Dans le viseur de HRW, le commandant Ousmane Coulibaly, dit « Ben Laden » est régulièrement accusé de violations des droits humains. Celui-ci, ex-chef rebelle pro-Ouattara, a récemment été nommé préfet de la région sensible de San Pedro (Sud-Ouest). Précédemment en charge de la sécurité du quartier de Yopougon, un fief abidjanais de l’ex-président Laurent Gbagbo, il serait responsable d’« arrestations arbitraires massives » d’opposants présumés. « Des centaines de jeunes hommes semblent avoir été arrêtés et détenus, essentiellement sur la base de leur (appartenance ethnique) et leur lieu de résidence ».
Les promesses de Ouattara
Amnesty International, qui prépare aussi un rapport sur la Côte d’Ivoire, a déjà affirmé dans un communiqué en octobre que « plus de 200 personnes » dont des pro-Gbagbo, avaient été « arbitrairement détenues et torturées ». Le gouvernement avait vivement protesté mais promis d’ouvrir des enquêtes. Récemment, certains militaires mis en cause par les associations des droits de l’homme
« Plusieurs responsables gouvernementaux ont admis l’existence d’excès dans la riposte des militaires, mais se sont concentrés sur la gravité de la menace sécuritaire et ont promis que des mesures ont été et seraient prises afin de contrôler ces abus à l’avenir », explique le rapport de HRW.

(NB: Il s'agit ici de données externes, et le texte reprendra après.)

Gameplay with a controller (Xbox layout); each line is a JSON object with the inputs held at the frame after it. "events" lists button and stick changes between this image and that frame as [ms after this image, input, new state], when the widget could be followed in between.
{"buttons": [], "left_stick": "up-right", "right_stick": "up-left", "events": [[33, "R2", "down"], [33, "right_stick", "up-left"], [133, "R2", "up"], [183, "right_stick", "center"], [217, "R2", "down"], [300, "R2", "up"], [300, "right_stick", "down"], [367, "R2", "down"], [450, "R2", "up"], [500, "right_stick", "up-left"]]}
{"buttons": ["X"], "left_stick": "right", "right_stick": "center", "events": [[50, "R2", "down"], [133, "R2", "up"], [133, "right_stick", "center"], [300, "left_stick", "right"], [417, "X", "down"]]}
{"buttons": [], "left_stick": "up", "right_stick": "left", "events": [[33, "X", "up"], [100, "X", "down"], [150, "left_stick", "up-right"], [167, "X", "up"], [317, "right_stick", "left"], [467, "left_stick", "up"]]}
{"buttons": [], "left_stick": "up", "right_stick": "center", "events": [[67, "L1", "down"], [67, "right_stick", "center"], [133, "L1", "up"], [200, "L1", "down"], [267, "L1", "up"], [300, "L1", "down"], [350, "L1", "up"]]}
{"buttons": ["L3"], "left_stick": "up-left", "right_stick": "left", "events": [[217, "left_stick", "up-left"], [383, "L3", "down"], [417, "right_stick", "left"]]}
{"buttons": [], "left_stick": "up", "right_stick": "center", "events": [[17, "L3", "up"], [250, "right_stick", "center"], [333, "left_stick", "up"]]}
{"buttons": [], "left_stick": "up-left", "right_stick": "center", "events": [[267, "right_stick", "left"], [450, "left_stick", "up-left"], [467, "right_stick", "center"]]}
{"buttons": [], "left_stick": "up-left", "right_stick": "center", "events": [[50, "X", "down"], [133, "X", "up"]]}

Pour l’ONG, Alassane Ouattara doit tenir enfin ses « promesses maintes fois répétées de mettre fin à l’impunité. (…) La justice des vainqueurs et les abus généralisés » contre des pro-Gbagbo risquent de « replonger la Côte d’Ivoire dans le conflit ». De fait, aucune figure militaire du régime n’a été encore inquiétée par la justice ivoirienne, malgré les accusations de crimes commis durant la période postélectorale.